Faith CoLab: Tapestry of Faith: Creating Home: A Program on Developing a Sense of Home Grounded in Faith for Grades K-1

Activity 3: Ways to Welcome

Part of Creating Home

Activity time: 10 minutes

Preparation for Activity

  • Identify the committee that takes responsibility for your congregation's hospitality to visitors who come to a worship service. Invite a member to come talk with the group for five to ten minutes about the congregation's practice of hospitality. If there is no committee, invite someone who has served as a greeter, an usher, or a coffee hour host. Ask the visitor to wear or bring any nametag or other item that distinguishes their special role in providing hospitality.
  • Be ready to model - and guide the children how to show - hospitality to the visitor. You may wish to offer the visitor a name stone to place on the labyrinth, a name tag, a drink of water or a snack, and/or introduction by name to each of the children and leaders in the room.
  • Optional: Before your guest arrives, give the children an opportunity to generate some questions for the guest. Encourage the children to ask why the congregation practices hospitality, as well as how.

Description of Activity

From one of your congregation's "hosts," the children will hear about at least one way your faith home practices hospitality, observe that this practice is important to the congregation, and explore potential ways they, themselves, can be hospitable.

Being hospitable to visitors is a large part of our Universalist history and present Unitarian Universalist faith. Invite them to spend five minutes with the class comparing hospitality in the congregation to hospitality at home. If they have special nametags or something that distinguishes their role, ask them to wear or bring it.
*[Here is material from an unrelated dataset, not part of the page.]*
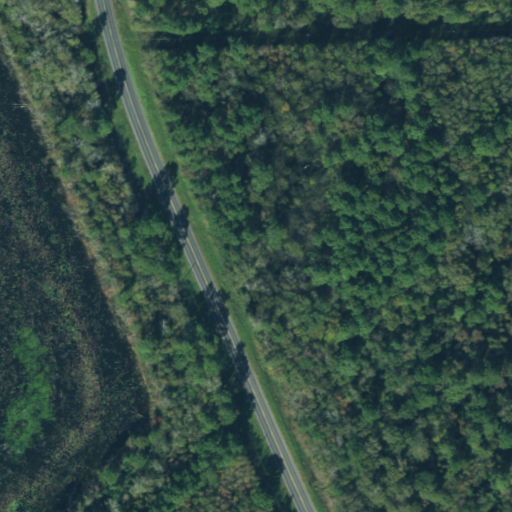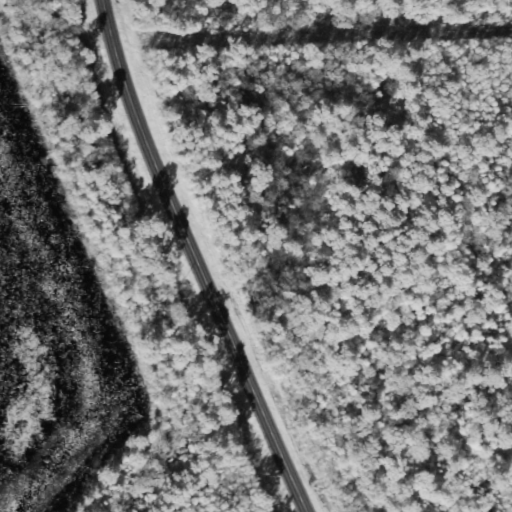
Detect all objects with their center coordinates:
road: (201, 259)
When your guest for Activity 3: Ways to Welcome arrives, welcome him/her warmly and introduce the guest to the children. Engage members of the group in helping with the hospitality practices you have chosen, such as offering the guest a chair, a name stone to place on the labyrinth, or a snack or drink. Then invite the guest to tell the children about his/her role in practicing hospitality in your faith home.

If your visitor does not present a role children can play in faith home hospitality, do so in a discussion or "question and answer period" after the visitor's talk. You may say, in your own words:

Just as children can offer hospitality as members of their family homes, they can take a role in offering hospitality as members of their faith home.

Explore with your visitor what some of these roles might be. They may include welcoming visitors as the children welcomed today's guest in Creating Home, serving as greeters with their families before worship or at coffee hour, or simply wearing name tags so new people can see their names. Invite your guest to demonstrate ways to be friendly, such as smiling, making eye contact, and introducing oneself.

You may like to lead the children in discussing ways they practice hospitality toward other children. You can ask:

Is hospitality the same for children as for adults? Are there special ways children can be hospitable to new children, here in our faith home, without an adult's help?

To stimulate discussion, you can ask the children if any of them have ever:

  • Invited someone new to sit next to you?
  • Invited someone new to join you and your friends in a game or conversation?
  • Shared art materials with a child who is new?
  • Smiled in a friendly way at someone who is new and said "hi?"
  • Shown a new child where to find a place to hang up his/her coat, or where the bathroom is?

You may also like to ask the group:

Pretend that you have just come into our meeting space for the first time. Pretend you do not know any of the other children in Creating Home. How would you like another child to be hospitable to you? What would make you feel welcomed and comfortable here?

When it is time to move on to the next activity, you may like to invite your guest to stay and take part.

Engage the children in thanking your guest for coming to Creating Home.